Prompt
Each entry below is to be transcribed exactly; pictures are not copied.

**** Given records

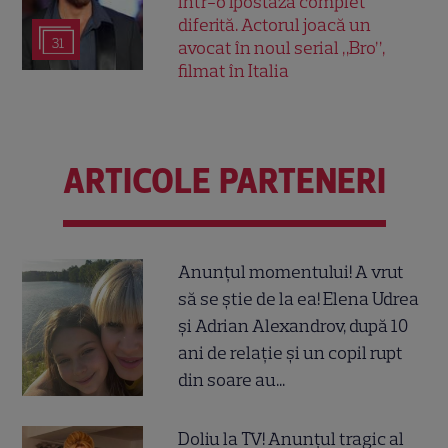
într-o ipostază complet
diferită. Actorul joacă un
31
avocat în noul serial „Bro”,
filmat în Italia
ARTICOLE PARTENERI
Anunțul momentului! A vrut
să se știe de la ea! Elena Udrea
și Adrian Alexandrov, după 10
ani de relație și un copil rupt
din soare au...
Doliu la TV! Anunțul tragic al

********

Answer to this exercise
într-o ipostază complet
diferită. Actorul joacă un
31
avocat în noul serial „Bro”,
filmat în Italia
ARTICOLE PARTENERI
Anunțul momentului! A vrut
să se știe de la ea! Elena Udrea
și Adrian Alexandrov, după 10
ani de relație și un copil rupt
din soare au...
Doliu la TV! Anunțul tragic al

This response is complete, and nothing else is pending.